The root of the deciduous teeth resorb in order for the teeth to become loose and fall out. This allows the permanent teeth to erupt normally.
When deciduous (baby) teeth don’t fall out to make way for the permanent teeth, they are called retained deciduous teeth. Retained deciduous teeth should be extracted surgically soon after they are discovered because they will cause dental problems (overcrowding in the mouth,
plaque build-up, malocclusion, etc.).
How many teeth should my dog have?
Puppies normally have 28 deciduous teeth that erupt during their first six months of life. Adult dogs have 42 permanent teeth. Kittens have 26 deciduous teeth, and adult cats have 30 teeth.
When both deciduous and permanent teeth are trying to occupy the same position, this double row of teeth overcrowds the mouth, and food gets trapped between the teeth. This trapped food causes periodontal disease.

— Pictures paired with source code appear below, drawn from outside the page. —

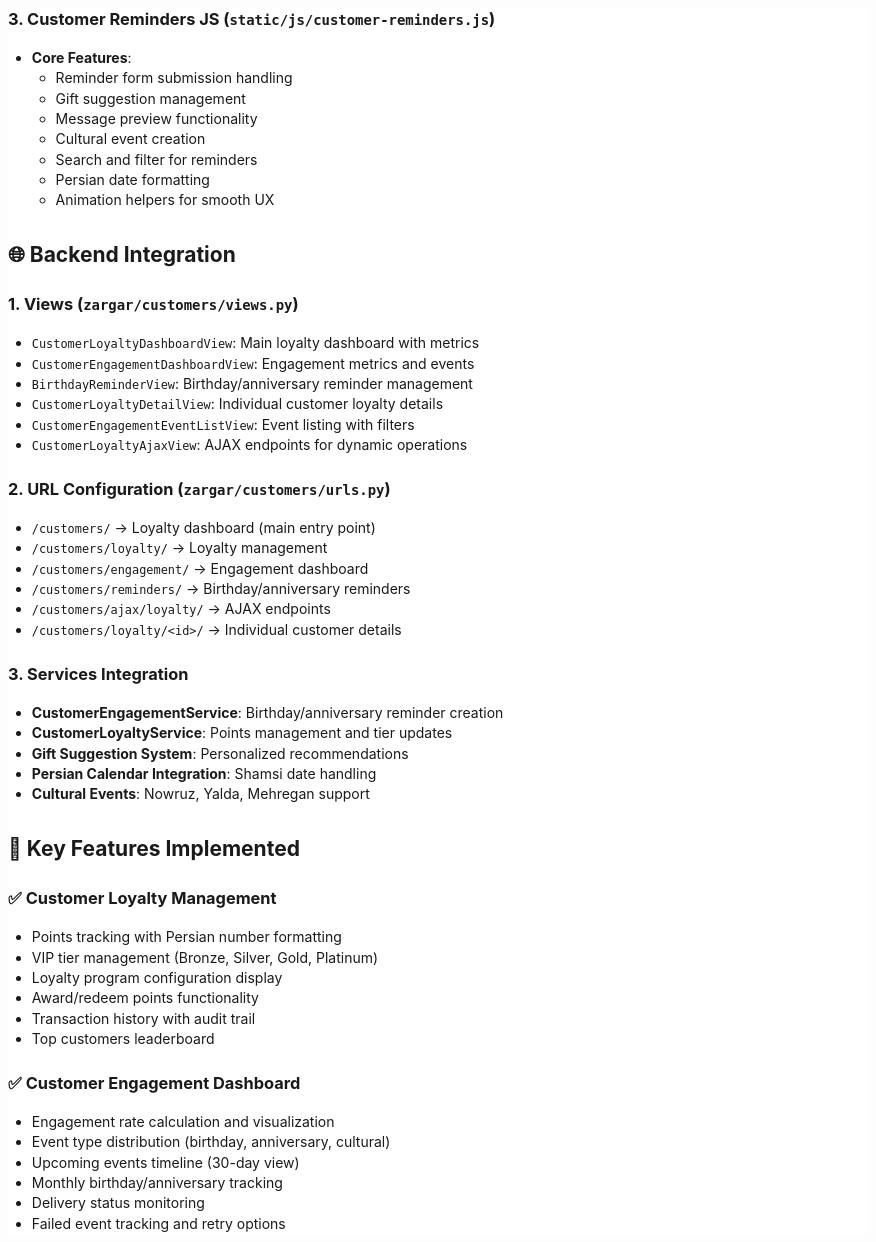 ### 3. Customer Reminders JS (`static/js/customer-reminders.js`)
- **Core Features**:
  - Reminder form submission handling
  - Gift suggestion management
  - Message preview functionality
  - Cultural event creation
  - Search and filter for reminders
  - Persian date formatting
  - Animation helpers for smooth UX

## 🌐 Backend Integration

### 1. Views (`zargar/customers/views.py`)
- `CustomerLoyaltyDashboardView`: Main loyalty dashboard with metrics
- `CustomerEngagementDashboardView`: Engagement metrics and events
- `BirthdayReminderView`: Birthday/anniversary reminder management
- `CustomerLoyaltyDetailView`: Individual customer loyalty details
- `CustomerEngagementEventListView`: Event listing with filters
- `CustomerLoyaltyAjaxView`: AJAX endpoints for dynamic operations

### 2. URL Configuration (`zargar/customers/urls.py`)
- `/customers/` → Loyalty dashboard (main entry point)
- `/customers/loyalty/` → Loyalty management
- `/customers/engagement/` → Engagement dashboard
- `/customers/reminders/` → Birthday/anniversary reminders
- `/customers/ajax/loyalty/` → AJAX endpoints
- `/customers/loyalty/<id>/` → Individual customer details

### 3. Services Integration
- **CustomerEngagementService**: Birthday/anniversary reminder creation
- **CustomerLoyaltyService**: Points management and tier updates
- **Gift Suggestion System**: Personalized recommendations
- **Persian Calendar Integration**: Shamsi date handling
- **Cultural Events**: Nowruz, Yalda, Mehregan support

## 🎯 Key Features Implemented

### ✅ Customer Loyalty Management
- Points tracking with Persian number formatting
- VIP tier management (Bronze, Silver, Gold, Platinum)
- Loyalty program configuration display
- Award/redeem points functionality
- Transaction history with audit trail
- Top customers leaderboard

### ✅ Customer Engagement Dashboard
- Engagement rate calculation and visualization
- Event type distribution (birthday, anniversary, cultural)
- Upcoming events timeline (30-day view)
- Monthly birthday/anniversary tracking
- Delivery status monitoring
- Failed event tracking and retry options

In addition, the double set of roots can prevent normal development of the tooth’s socket and eventually erode gum support around the adult tooth.
These difficulties can be prevented by extracting the retained deciduous teeth as soon as they are seen. If the tooth is extracted early enough, the adult tooth usually will move to its correct position; if the tooth isn’t extracted early enough, there is a greater chance that the adult tooth will be malpositioned.
Malpositioned teeth can cause damage to the tongue, palate, mandible, etc. Your veterinarian may decide to remove the retained deciduous teeth at the same time your kitten/puppy is desexed.